DATA PROVIDED Start Marker

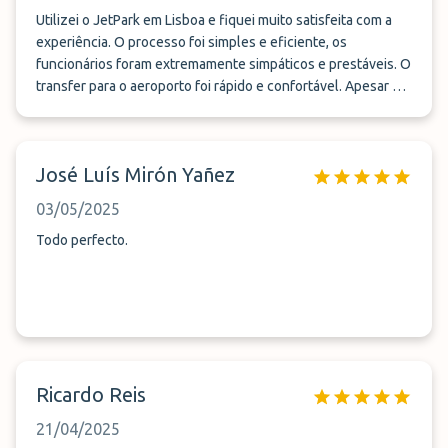
Utilizei o JetPark em Lisboa e fiquei muito satisfeita com a
experiência. O processo foi simples e eficiente, os
funcionários foram extremamente simpáticos e prestáveis. O
transfer para o aeroporto foi rápido e confortável. Apesar de
não terem cadeira de bebé disponível, facilitaram tudo para
que pudéssemos usar a nossa própria, o que fez toda a
diferença. Na volta, o transfer chegou rapidamente e o carro
José Luís Mirón Yañez
estava impecável. Sem dúvida, um serviço que recomendo e
voltarei a usar.
03/05/2025
Todo perfecto.
Ricardo Reis
21/04/2025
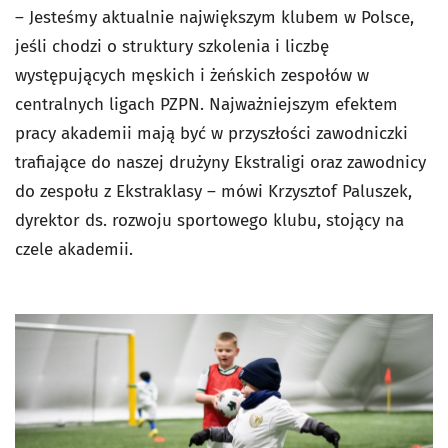
– Jesteśmy aktualnie największym klubem w Polsce,
jeśli chodzi o struktury szkolenia i liczbę
występujących męskich i żeńskich zespołów w
centralnych ligach PZPN. Najważniejszym efektem
pracy akademii mają być w przyszłości zawodniczki
trafiające do naszej drużyny Ekstraligi oraz zawodnicy
do zespołu z Ekstraklasy – mówi Krzysztof Paluszek,
dyrektor ds. rozwoju sportowego klubu, stojący na
czele akademii.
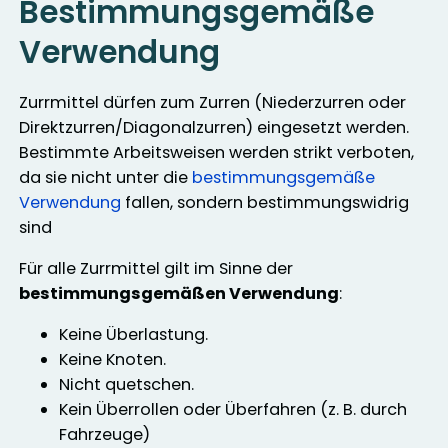
Bestimmungsgemäße
Verwendung
Zurrmittel dürfen zum Zurren (Niederzurren oder
Direktzurren/Diagonalzurren) eingesetzt werden.
Bestimmte Arbeitsweisen werden strikt verboten,
da sie nicht unter die
bestimmungsgemäße
Verwendung
fallen, sondern bestimmungswidrig
sind
Für alle Zurrmittel gilt im Sinne der
bestimmungsgemäßen Verwendung
:
Keine Überlastung.
Keine Knoten.
Nicht quetschen.
Kein Überrollen oder Überfahren (z. B. durch
Fahrzeuge)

DATA PROVIDED End Marker

### EXERCISE REQUIREMENTS:
Quote exactly the lines from the line that contains "występujących męskich i żeńskich zespołów w" through the last line of the listing, please, leaving out all pictures.

### SOLUTION:
występujących męskich i żeńskich zespołów w
centralnych ligach PZPN. Najważniejszym efektem
pracy akademii mają być w przyszłości zawodniczki
trafiające do naszej drużyny Ekstraligi oraz zawodnicy
do zespołu z Ekstraklasy – mówi Krzysztof Paluszek,
dyrektor ds. rozwoju sportowego klubu, stojący na
czele akademii.
Bestimmungsgemäße
Verwendung
Zurrmittel dürfen zum Zurren (Niederzurren oder
Direktzurren/Diagonalzurren) eingesetzt werden.
Bestimmte Arbeitsweisen werden strikt verboten,
da sie nicht unter die
bestimmungsgemäße
Verwendung
fallen, sondern bestimmungswidrig
sind
Für alle Zurrmittel gilt im Sinne der
bestimmungsgemäßen Verwendung
:
Keine Überlastung.
Keine Knoten.
Nicht quetschen.
Kein Überrollen oder Überfahren (z. B. durch
Fahrzeuge)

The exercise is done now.